Complementarity is important though and essential in the appropriate context. In the modus-themes we rely on it when we need to draw a clear distinction between two adjacent elements (“need” is the operative term).

Triadic and tetradic relations are seldom required, but knowledge of them saves us from trouble. A case in point is the cyan-magenta-yellow triplet I established for the Avy colours (check the link in the introduction). That is a triadic relation and those happen to be the secondary colours.

Note though that I do not use an actual colour wheel. My understanding of it is in abstract. As such, when I claim that the variants of cyan-magenta-yellow that are used for Avy are triadic, I do not mean it in the rigorous mathematical sense of them representing an actual triangle. Because themes are not colour schemes, we have to consider the function of colour: I decided to make one a bit more saturated than the others to help guide the eye to where it needs to focus first. As such, mathematical precision is not the goal. Same principle for complementary colours and all the other harmonies.

The visual rhythm

I cannot quantify this “rhythm”. Theme development stands at the intersection of art and science. Consider this the artistic part, the je ne sais quoi that defines the project.

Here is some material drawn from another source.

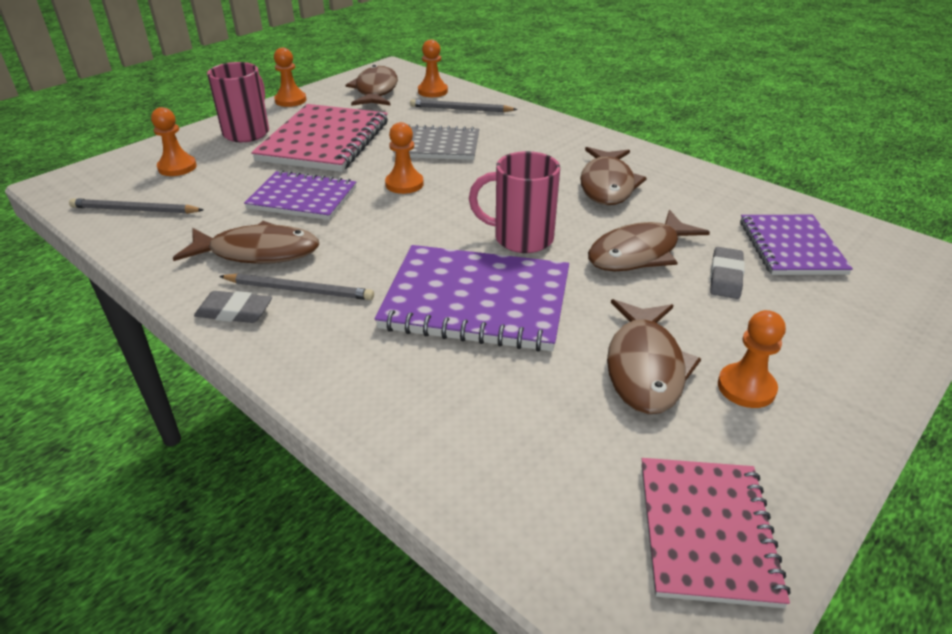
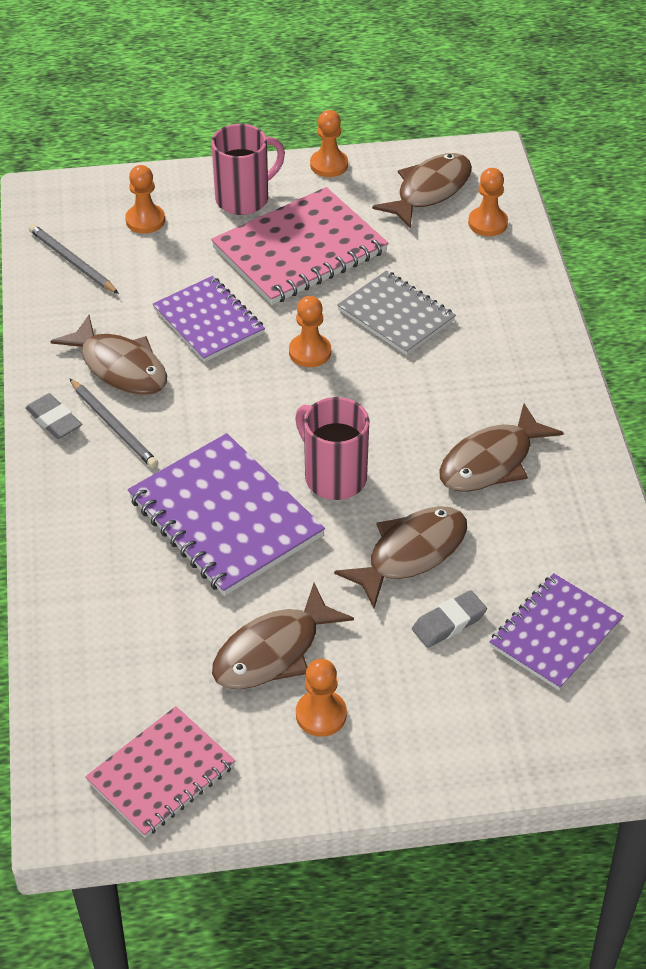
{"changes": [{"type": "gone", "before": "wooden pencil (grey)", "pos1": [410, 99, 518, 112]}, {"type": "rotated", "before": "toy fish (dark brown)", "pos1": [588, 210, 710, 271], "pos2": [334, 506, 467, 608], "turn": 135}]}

I see the rhythm as a variation in levels of luminance, hueness, and saturation between the applicable colours. Put simply, not all colours have a 7:1 contrast, as that would make them all look about the same. It would be dull and monotonous. Some are a bit more luminant than others. Such subtle changes help guide the eye to where it needs to focus.

Additional considerations here involve typographic attributes but also the placement of text in the buffer. Once again, themes are not colour schemes, meaning that we must consider the particularities of text and concomitant functionality in any given interface.

We never want to make exaggerations, because their cumulative effect will burden the user. We use complementary colours when it is absolutely necessary. We avoid clustering intense colours and, generally, try to give attention to whichever construct truly deserves it.

The key is to actually test how colours work in practice when applied to text. Do we get something usable? Or do we have a gestalt form that constantly reminds the user “hey, look how pretty I am!”? We want the design to help the user. Nothing more, nothing less.

Finally, we do not control the placement of faces. We simply specify their attributes. It is the task of the underlying code (e.g. major or minor mode) to map faces to constructs. As such, we don’t always get the perfect or most desirable outcome, though we at least try to approximate it.